BEGIN Entries supplied

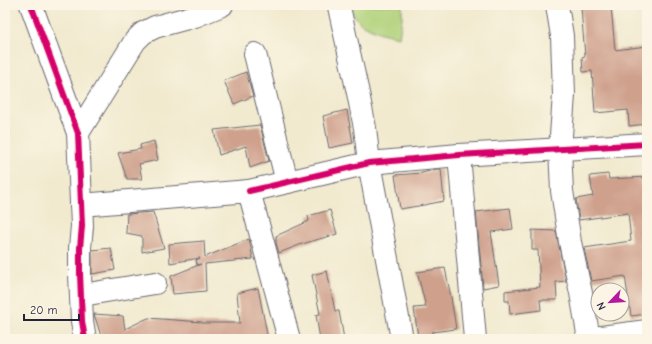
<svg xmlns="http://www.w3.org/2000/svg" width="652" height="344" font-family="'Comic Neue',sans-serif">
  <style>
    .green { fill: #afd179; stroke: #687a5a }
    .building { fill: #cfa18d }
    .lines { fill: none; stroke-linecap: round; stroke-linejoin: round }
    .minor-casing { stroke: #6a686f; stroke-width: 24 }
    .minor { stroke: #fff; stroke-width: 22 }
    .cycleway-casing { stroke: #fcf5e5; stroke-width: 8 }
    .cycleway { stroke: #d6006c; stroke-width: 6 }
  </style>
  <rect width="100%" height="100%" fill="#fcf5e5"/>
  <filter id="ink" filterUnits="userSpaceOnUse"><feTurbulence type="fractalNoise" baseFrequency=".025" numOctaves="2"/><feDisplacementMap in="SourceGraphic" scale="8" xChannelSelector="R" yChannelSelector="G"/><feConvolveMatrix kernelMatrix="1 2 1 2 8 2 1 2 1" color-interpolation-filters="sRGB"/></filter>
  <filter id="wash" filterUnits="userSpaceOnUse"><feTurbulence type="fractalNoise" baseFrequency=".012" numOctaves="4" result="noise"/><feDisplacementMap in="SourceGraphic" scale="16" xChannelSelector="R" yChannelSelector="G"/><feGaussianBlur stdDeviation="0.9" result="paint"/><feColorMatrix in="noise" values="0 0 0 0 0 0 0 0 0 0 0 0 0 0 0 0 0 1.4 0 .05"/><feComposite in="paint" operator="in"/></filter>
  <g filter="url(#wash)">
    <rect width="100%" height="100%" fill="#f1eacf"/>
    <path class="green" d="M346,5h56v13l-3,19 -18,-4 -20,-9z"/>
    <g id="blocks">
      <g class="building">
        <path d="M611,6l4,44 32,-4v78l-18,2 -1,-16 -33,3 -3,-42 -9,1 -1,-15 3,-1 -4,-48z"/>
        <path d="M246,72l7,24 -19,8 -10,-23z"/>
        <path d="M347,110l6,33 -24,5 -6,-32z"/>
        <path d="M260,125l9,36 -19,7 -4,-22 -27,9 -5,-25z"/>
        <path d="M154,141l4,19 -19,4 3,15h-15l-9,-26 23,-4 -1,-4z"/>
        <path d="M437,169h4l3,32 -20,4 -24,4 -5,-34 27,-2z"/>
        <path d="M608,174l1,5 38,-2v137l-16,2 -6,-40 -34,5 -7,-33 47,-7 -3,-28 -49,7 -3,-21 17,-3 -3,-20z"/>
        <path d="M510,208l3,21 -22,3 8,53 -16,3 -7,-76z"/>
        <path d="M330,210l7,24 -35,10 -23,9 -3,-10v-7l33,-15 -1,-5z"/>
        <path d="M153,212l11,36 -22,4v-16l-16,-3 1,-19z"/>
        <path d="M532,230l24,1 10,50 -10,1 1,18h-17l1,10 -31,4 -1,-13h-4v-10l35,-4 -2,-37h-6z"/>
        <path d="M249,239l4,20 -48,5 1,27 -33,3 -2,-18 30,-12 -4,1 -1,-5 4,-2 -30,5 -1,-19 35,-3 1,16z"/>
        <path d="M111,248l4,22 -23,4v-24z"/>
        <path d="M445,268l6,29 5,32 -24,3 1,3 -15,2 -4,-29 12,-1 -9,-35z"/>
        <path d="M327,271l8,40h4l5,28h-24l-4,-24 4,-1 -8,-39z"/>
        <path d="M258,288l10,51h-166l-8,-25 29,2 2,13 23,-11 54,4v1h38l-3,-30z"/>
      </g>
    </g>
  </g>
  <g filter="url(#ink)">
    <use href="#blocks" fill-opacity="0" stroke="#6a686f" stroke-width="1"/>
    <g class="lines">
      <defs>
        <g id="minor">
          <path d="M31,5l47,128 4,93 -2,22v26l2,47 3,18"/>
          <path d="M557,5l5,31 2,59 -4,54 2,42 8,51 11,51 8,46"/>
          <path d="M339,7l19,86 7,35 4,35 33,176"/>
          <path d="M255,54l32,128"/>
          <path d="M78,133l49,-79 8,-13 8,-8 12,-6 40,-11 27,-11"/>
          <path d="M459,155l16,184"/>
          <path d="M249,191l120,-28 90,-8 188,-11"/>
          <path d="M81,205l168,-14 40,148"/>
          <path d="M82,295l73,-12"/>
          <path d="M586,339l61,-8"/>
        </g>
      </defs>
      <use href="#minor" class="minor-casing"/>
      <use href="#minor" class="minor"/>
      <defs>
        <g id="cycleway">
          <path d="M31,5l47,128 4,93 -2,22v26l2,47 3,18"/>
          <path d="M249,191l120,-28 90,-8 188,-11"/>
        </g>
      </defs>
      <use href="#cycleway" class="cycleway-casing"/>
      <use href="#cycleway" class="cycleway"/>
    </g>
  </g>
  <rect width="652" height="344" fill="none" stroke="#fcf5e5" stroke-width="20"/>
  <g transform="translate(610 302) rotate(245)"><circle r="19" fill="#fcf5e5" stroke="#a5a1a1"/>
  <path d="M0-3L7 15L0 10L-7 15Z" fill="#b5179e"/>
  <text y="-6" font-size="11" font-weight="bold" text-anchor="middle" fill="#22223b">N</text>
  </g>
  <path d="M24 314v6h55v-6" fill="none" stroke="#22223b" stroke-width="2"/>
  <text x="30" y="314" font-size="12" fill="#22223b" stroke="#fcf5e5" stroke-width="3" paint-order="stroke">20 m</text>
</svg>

END Entries supplied
BEGIN Entries supplied

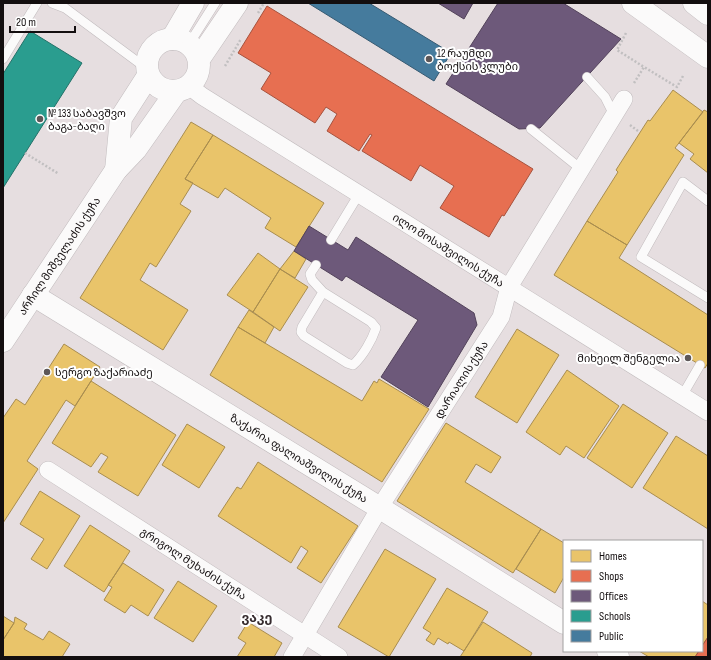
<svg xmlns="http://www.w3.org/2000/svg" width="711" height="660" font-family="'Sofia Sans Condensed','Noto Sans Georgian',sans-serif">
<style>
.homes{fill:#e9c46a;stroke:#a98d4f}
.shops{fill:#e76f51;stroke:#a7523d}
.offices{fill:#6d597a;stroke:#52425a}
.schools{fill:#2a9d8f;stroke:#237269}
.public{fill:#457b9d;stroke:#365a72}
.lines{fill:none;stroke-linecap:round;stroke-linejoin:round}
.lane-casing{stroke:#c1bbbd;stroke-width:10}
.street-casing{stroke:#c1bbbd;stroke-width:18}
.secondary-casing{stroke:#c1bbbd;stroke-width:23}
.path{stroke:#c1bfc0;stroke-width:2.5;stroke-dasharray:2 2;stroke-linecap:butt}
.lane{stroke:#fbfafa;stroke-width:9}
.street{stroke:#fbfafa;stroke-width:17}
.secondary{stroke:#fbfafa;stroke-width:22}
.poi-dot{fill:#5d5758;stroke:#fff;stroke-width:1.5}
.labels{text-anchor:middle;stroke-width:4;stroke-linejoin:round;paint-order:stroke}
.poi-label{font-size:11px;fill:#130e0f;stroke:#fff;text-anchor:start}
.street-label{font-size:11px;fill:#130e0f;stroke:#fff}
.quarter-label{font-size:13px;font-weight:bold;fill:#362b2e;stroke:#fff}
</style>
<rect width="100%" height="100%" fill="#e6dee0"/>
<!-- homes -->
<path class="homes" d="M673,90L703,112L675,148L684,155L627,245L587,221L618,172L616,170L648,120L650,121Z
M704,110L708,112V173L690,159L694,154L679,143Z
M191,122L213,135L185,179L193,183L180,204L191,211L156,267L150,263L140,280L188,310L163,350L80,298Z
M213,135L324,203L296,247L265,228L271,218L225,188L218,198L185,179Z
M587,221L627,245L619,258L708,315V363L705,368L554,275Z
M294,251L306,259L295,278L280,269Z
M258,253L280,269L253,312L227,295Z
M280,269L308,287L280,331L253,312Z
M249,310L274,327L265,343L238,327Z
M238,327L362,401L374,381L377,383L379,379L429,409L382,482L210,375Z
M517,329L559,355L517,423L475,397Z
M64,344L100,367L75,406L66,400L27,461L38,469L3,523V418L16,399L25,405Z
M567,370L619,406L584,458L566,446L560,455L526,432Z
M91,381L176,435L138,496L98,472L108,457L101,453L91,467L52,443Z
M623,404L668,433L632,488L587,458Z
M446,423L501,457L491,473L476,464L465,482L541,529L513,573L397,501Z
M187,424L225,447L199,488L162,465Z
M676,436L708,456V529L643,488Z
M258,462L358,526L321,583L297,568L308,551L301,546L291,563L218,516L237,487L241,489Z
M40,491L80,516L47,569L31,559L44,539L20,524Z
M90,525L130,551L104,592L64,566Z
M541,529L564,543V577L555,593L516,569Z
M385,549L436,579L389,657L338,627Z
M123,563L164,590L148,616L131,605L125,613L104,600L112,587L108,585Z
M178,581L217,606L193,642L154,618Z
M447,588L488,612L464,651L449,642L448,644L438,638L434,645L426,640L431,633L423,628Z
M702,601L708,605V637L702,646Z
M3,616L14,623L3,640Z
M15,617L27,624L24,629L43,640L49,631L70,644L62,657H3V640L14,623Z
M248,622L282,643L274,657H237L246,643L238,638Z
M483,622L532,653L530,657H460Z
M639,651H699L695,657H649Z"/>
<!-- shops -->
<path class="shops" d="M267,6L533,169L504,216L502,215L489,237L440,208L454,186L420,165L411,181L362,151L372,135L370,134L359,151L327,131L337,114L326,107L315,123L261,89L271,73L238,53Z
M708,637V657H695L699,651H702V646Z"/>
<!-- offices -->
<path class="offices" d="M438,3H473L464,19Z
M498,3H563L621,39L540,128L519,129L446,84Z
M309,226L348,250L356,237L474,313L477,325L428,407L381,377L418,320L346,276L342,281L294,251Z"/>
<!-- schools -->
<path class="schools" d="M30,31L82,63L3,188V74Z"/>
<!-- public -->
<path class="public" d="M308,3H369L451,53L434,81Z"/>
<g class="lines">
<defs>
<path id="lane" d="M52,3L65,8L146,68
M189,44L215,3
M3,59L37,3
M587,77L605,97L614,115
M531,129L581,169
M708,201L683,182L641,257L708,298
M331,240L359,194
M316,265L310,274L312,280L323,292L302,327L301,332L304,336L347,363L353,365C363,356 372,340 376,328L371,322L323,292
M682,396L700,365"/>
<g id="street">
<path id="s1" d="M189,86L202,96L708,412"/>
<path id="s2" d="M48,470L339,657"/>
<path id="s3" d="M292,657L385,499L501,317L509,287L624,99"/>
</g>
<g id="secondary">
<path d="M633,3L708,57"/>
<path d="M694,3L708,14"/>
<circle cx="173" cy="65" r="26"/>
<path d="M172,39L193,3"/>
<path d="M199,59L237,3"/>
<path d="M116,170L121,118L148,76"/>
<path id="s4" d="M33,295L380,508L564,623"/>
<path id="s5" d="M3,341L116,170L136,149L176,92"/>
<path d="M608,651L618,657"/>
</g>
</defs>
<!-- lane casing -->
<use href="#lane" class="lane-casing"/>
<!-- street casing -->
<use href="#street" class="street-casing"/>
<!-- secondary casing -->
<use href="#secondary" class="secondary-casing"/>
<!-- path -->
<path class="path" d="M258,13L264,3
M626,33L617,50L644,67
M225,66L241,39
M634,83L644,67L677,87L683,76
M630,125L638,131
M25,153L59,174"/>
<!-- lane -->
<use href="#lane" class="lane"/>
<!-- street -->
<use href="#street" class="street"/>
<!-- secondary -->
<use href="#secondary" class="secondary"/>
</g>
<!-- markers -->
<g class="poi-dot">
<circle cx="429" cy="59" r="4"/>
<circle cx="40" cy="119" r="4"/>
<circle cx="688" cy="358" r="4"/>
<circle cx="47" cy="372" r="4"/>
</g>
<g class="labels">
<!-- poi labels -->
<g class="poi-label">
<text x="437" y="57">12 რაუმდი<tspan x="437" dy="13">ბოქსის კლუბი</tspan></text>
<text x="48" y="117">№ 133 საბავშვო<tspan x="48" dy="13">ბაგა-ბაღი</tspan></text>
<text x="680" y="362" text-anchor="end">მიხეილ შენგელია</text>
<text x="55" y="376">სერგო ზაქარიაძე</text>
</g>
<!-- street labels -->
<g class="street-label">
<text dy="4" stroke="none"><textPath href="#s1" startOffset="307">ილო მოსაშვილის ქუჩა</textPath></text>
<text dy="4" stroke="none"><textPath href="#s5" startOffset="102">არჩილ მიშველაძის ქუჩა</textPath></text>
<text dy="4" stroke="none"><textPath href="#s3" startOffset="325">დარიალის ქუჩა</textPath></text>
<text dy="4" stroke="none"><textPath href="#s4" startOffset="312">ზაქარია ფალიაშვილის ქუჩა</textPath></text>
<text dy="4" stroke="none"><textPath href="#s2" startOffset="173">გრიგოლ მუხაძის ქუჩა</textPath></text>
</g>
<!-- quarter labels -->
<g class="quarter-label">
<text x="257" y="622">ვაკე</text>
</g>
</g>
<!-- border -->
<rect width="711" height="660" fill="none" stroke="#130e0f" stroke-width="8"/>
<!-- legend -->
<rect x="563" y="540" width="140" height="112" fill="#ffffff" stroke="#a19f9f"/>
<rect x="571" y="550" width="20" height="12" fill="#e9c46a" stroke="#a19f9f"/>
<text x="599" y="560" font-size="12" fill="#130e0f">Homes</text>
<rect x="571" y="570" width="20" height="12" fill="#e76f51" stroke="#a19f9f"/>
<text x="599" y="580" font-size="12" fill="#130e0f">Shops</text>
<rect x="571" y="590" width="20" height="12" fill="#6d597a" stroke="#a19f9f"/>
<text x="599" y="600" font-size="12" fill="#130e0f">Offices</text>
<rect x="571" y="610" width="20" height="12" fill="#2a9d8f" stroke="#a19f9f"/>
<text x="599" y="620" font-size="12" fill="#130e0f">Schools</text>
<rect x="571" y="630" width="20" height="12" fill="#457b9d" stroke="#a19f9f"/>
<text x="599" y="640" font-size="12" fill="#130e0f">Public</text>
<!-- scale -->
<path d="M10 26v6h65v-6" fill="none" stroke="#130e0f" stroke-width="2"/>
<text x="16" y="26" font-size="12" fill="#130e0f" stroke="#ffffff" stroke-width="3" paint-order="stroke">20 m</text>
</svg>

END Entries supplied
BEGIN Entries supplied

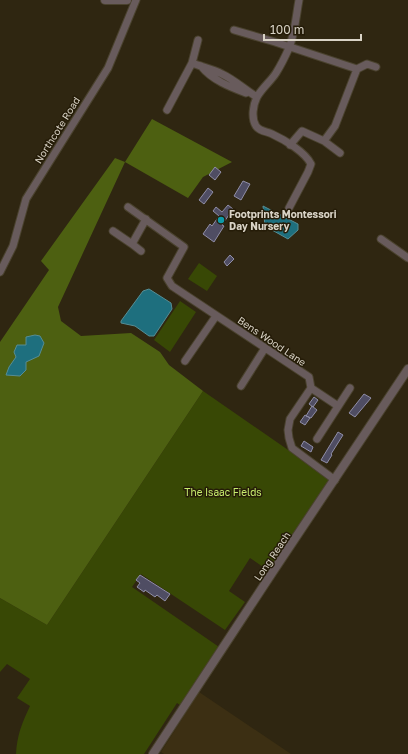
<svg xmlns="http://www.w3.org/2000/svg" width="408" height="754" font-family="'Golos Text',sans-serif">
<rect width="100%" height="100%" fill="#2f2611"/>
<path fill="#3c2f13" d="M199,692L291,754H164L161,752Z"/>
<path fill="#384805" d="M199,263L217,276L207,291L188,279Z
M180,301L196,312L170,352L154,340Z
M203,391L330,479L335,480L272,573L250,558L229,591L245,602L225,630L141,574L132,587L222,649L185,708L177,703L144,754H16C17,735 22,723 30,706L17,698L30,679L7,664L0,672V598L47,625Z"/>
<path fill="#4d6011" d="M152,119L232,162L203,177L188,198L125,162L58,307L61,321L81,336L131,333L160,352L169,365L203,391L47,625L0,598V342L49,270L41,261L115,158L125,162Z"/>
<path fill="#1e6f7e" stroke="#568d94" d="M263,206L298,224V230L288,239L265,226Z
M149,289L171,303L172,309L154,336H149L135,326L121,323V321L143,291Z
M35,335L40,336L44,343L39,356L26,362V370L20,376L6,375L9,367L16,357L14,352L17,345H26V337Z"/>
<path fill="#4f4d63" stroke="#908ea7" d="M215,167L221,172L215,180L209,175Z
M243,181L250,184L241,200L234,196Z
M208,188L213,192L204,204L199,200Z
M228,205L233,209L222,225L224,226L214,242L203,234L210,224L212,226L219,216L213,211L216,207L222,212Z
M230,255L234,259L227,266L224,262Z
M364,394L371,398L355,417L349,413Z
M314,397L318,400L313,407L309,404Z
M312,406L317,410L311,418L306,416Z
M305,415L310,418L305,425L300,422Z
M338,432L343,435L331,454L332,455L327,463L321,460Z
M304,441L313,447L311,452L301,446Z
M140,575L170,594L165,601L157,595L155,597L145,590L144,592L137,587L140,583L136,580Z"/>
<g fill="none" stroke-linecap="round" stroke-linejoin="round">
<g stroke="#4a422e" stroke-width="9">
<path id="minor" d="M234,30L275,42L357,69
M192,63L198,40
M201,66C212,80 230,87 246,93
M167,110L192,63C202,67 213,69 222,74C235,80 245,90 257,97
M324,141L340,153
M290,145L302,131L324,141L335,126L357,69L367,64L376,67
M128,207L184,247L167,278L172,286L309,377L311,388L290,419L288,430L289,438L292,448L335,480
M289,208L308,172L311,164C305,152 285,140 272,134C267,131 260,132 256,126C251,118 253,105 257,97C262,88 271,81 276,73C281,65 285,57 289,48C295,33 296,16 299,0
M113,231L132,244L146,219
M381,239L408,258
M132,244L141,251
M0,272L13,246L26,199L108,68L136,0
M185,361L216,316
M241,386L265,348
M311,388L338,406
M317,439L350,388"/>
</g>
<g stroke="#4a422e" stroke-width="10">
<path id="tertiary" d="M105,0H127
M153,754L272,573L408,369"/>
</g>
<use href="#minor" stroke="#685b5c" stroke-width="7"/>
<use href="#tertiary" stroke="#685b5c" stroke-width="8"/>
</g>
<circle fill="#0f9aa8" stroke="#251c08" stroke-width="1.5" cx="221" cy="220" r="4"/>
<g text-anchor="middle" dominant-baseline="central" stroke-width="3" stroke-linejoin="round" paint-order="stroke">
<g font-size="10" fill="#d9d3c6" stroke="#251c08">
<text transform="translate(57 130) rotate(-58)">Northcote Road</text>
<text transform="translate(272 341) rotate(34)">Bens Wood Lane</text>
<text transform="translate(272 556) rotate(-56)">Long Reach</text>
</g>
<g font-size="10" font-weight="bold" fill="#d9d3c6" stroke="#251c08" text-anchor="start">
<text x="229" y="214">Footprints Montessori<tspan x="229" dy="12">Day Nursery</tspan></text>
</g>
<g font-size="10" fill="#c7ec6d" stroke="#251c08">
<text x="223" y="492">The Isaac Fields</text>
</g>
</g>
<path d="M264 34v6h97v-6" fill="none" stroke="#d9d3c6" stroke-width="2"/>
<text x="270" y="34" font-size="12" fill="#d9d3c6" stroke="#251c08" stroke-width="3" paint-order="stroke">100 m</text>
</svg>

END Entries supplied

Required work
Reproduce each line above that contains "linejoin".

Result
    .lines { fill: none; stroke-linecap: round; stroke-linejoin: round }
.lines{fill:none;stroke-linecap:round;stroke-linejoin:round}
.labels{text-anchor:middle;stroke-width:4;stroke-linejoin:round;paint-order:stroke}
<g fill="none" stroke-linecap="round" stroke-linejoin="round">
<g text-anchor="middle" dominant-baseline="central" stroke-width="3" stroke-linejoin="round" paint-order="stroke">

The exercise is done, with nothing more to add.